In the last three decades, alternative imaginaries for cities are compressed and diminished. Meanwhile, the strongest and most intimate catalyzing processes remain in those of relations with neighbours, friends, fellow city-zens, civic infrastructures, and more. Support structures to create, inhabit, and share worlds that don’t deny vulnerability, but rather embrace it as another component of our daily life might be those that also allow to create -and become part of, communities that will change, care, and hold accountable. In this context, could an idea be to wander, to listen, and to see what it is that we have in common?

If I loop this last question back to the beginning, the next point seems to be around asking about the embodied meanings of ‘public artwork’. What is public today, as the meaning of public evacuated / replaced with consumer and user? What and who is public artwork for then? What could be its translations? What should be its motivations? Who should take care of it? How should it be commissioned and authored? What kind of processes are needed to design other forms of authorship that embrace the complexities that I summarized above?

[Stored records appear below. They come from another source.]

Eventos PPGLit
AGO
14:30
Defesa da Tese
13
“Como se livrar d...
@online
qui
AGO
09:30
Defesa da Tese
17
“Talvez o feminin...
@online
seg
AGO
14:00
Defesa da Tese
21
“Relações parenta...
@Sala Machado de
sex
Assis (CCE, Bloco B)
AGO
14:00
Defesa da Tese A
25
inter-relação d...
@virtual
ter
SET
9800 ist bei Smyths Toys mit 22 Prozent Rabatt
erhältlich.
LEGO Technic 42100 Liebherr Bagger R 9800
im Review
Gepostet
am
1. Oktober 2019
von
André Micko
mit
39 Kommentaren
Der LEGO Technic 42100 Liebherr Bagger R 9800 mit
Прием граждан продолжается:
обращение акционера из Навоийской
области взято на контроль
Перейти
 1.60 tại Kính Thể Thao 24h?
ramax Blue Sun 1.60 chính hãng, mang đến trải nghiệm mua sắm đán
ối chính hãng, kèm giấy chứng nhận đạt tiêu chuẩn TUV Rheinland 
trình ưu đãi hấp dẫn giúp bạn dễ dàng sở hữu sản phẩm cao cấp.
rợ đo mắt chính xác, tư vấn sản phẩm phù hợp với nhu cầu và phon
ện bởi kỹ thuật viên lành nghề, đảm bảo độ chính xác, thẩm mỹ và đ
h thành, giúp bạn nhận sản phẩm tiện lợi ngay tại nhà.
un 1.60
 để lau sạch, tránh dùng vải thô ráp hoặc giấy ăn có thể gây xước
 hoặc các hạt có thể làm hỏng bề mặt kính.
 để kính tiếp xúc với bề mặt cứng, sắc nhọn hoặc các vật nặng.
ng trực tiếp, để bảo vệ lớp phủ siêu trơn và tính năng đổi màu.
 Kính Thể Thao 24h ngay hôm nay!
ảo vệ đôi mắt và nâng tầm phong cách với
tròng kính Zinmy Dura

The process I devised and the program I put together for this residency aim to collect the information and experience to rethink and respond to the questions above, and come up with commissioning processes towards new imaginations of the public, and articulated conceptualizations of commons.

Principles of the process:

Open and curated programs on the use of public space
Everyone who lives in/around Merwede to contribute.


Inhabitants in/around Merwede
NGOs, Collectives, Foundations, Institutions, Residents who are invested in Utrecht.
Artists, producers, makers, doers
Former research and future research
A co-authored process


How can an artwork be collectively owned? What does it tell us about owning one’s own home, one’s own space, the city square, …


From Inside to outside: Material

The day I visited Merwede District for the first time, I was walking around and witnessed a moment of an artifact from Roman times to be found during the excavations in preparation for construction. The second place I visited was Mobach ceramics factory from 1914, still active in the district. Other existing former industrial buildings are used by different creatives, artists, and community actors, which have material connection to place. I also observe the preparations for construction, work machines, trucks, coming in and out, water, earth, rocks, …

From Outside to inside: Community

When I visit the other districts around Merwede, inhabitants have different lives, gathering spaces, workspaces, leisure places, parks, community centers, libraries, … and so on. But they don’t relate much to Merwede. The major road in the east, and the canal on the west separate Merwede and make a different world of it. Those in Merwede know little about the outside, and the other way around, the other districts are not interested/ do not know much of who lives and what happens there.

The question of method sits at this intersection, commoning as method dwells in weaving the inside to the outside, the outside to the inside, and continue.